SIOUX CITY, Iowa (KCAU)–  May 11, 2023 was the last day of the COVID-19 Public Health Emergency after starting three years ago.

It was on March 20, 2020 that Woodbury County experienced its first case of COVID-19.

“It was interesting because I just returned from a week of vacation the first of March. And at that point time it had just hit within the state of Iowa,” said Kevin Grieme, with Siouxland District Health Department.

As businesses shut down folks were told to avoid large gatherings.

Sioux City Mayor Pro-Tem Dan Moore remembers what it was like to work during the beginning of the pandemic.

“I remember walking to city council meetings from my office, masking up going into city hall and no ones there, and even some our council members participated remotely. And it was just very eerie, it was very eerie not to have people,” said Dan Moore, with the Sioux City mayor pro-tem.

In late January 2020, COVID-19 was declared a public health emergency by the federal government.

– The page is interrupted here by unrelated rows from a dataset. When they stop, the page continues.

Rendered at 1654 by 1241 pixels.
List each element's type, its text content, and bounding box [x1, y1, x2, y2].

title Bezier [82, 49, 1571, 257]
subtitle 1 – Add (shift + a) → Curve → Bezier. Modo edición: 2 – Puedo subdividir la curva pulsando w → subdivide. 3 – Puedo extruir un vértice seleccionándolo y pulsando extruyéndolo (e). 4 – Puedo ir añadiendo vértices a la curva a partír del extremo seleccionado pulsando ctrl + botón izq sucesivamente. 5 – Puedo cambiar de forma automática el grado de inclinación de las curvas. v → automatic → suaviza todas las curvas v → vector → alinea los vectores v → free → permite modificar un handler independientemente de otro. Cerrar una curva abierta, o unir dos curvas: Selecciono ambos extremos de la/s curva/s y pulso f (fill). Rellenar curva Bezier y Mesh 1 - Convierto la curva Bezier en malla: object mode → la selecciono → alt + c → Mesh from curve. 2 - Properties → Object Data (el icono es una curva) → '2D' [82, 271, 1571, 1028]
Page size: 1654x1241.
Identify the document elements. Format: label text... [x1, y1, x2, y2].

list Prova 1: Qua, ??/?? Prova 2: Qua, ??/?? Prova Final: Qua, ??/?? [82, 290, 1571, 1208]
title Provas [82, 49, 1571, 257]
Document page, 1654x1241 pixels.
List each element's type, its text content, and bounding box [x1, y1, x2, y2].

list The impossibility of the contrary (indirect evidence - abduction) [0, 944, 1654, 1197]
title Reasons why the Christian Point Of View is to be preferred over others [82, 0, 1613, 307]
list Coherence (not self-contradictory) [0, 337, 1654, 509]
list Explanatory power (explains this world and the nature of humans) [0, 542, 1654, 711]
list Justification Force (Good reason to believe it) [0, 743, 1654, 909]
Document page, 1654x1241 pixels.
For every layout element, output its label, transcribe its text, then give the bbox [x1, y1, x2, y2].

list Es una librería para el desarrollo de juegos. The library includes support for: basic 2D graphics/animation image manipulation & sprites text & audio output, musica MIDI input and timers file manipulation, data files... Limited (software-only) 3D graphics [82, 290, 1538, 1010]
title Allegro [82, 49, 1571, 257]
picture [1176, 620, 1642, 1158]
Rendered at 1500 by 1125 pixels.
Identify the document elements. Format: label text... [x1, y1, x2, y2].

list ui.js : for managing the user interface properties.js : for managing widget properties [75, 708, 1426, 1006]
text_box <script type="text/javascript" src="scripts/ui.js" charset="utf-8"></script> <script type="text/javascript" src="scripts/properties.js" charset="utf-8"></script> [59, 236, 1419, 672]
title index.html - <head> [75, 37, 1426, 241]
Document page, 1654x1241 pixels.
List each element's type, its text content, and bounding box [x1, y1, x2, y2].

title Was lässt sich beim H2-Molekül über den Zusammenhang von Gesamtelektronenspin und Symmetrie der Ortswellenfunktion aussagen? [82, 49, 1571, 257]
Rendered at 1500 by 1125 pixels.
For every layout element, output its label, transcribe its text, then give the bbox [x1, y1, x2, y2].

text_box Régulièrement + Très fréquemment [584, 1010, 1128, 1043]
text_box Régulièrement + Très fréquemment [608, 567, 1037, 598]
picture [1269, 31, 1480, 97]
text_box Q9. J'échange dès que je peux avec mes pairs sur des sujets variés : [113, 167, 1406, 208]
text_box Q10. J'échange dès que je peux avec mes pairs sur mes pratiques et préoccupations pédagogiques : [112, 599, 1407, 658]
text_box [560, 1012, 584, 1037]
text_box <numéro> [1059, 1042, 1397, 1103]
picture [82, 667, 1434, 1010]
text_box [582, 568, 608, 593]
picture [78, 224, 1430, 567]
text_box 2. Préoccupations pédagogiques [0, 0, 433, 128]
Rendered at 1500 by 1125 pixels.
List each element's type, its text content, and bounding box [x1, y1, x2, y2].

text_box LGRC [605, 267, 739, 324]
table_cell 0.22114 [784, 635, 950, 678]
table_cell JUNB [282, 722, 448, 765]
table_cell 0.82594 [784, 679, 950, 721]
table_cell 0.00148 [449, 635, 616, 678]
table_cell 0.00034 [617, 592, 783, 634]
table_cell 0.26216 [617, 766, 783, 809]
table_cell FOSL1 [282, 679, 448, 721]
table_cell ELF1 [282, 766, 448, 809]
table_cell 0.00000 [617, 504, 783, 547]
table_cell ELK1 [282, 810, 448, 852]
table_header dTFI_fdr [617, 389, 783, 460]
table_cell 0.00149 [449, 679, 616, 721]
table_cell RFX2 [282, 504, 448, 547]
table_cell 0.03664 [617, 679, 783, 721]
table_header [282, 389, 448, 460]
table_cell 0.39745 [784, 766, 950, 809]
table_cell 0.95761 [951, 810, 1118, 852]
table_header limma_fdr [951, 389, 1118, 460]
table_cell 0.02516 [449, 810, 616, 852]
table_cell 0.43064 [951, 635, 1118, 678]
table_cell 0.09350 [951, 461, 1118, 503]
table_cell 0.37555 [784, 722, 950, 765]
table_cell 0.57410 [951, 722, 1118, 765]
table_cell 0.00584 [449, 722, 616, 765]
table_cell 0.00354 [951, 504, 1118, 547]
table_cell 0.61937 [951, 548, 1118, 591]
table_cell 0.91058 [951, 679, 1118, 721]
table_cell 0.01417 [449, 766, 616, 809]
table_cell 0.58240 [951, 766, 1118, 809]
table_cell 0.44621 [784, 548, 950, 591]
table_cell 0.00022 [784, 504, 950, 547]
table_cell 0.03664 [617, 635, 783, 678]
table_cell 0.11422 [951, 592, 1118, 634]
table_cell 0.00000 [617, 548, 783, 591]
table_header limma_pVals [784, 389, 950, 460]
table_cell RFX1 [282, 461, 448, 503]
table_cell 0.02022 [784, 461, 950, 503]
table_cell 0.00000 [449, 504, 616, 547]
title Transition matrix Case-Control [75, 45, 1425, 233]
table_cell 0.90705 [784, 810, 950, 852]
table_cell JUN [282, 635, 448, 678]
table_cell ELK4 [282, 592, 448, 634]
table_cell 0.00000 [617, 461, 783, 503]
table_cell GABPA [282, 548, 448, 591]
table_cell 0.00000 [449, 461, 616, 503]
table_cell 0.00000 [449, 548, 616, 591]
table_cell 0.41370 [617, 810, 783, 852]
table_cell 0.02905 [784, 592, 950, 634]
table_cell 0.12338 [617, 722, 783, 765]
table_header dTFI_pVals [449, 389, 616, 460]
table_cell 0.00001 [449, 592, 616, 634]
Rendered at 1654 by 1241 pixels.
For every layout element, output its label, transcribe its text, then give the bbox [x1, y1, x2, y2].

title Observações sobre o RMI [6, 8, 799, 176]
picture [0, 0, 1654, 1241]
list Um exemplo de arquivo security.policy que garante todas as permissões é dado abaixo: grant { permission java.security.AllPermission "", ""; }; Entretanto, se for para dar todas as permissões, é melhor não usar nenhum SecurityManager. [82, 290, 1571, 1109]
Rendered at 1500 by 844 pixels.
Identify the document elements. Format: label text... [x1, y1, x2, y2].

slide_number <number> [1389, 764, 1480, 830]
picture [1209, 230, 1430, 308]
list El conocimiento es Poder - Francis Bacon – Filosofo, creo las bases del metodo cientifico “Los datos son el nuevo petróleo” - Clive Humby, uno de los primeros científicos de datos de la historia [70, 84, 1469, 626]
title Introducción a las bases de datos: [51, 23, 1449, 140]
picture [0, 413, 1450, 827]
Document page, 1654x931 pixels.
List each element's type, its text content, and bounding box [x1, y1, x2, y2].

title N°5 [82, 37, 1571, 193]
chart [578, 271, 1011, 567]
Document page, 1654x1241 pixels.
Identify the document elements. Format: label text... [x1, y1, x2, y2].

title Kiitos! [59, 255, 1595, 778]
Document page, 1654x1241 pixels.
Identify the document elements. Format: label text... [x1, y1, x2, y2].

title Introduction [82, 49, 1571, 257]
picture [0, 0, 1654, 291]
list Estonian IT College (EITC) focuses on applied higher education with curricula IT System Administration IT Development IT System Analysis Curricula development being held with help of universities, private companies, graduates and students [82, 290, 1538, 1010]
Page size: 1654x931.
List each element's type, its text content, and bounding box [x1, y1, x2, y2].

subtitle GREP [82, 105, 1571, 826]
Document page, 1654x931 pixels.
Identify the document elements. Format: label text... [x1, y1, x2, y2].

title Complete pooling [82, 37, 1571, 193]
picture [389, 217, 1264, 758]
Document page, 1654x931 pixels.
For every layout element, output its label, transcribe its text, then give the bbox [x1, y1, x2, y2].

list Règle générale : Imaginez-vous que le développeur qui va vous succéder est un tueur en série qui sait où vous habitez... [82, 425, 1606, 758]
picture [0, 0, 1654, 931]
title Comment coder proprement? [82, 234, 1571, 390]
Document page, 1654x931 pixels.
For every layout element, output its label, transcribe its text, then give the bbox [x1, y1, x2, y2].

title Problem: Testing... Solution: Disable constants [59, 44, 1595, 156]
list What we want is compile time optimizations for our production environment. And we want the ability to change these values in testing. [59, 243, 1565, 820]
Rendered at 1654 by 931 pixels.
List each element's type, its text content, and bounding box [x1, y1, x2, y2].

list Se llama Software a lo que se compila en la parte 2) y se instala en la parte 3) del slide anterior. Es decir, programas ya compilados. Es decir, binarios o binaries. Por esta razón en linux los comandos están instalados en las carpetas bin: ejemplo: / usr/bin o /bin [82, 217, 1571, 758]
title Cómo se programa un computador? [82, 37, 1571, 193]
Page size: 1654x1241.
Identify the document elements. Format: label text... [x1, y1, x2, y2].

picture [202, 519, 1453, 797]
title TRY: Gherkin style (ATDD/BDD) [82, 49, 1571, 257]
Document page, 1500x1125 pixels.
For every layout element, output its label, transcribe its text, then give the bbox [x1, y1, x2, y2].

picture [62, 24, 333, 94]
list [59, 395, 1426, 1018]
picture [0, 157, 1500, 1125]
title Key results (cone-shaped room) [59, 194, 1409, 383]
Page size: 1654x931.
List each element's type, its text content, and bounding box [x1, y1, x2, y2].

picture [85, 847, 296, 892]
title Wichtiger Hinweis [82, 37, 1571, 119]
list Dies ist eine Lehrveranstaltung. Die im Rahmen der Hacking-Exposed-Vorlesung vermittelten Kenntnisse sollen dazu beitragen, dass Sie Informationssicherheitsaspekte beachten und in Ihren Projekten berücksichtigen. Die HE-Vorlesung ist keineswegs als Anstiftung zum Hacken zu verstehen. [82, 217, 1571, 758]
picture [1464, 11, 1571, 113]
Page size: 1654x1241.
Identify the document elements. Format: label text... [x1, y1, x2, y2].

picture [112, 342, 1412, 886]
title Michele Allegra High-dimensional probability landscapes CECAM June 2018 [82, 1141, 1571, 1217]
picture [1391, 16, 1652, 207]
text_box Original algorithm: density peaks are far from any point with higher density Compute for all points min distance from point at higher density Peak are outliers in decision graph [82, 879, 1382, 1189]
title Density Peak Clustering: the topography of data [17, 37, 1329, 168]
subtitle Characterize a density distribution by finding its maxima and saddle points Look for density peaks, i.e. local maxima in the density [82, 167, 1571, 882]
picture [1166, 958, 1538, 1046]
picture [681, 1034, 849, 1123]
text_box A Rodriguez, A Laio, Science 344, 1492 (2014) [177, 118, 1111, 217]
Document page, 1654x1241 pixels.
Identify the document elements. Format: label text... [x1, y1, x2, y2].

“In the beginning, it was so much about the contact on surfaces and that, and the length they projected it lived, the basically transmissibility, what’s the right length direction of social distancing. Then as it moved forward within the science we learned it wasn’t always necessarily the number of feet you were from someone, but many times it was the length of the time you spent with someone,” Grieme said.

Now, with better knowledge and the experience of living through a pandemic, health and city leaders said they are better prepared for the future.

“I think we have the structure in place, the infrastructure if we have something similar that we’re facing. I think we have the infrastructure in place to do a really good job of setting up and moving forward,” Moore said.

“This is the first time we had gone into for example the online appointment scheduling. It wasn’t the smoothest in the beginning, but we were getting people in for appointments. Well, we now have the expertise and ability to be able to continue that with many of our services,” Grieme said.

According to Siouxland District Health Department, 67% of residents in Woodbury County have received at least one dose of the COVID-19 vaccine.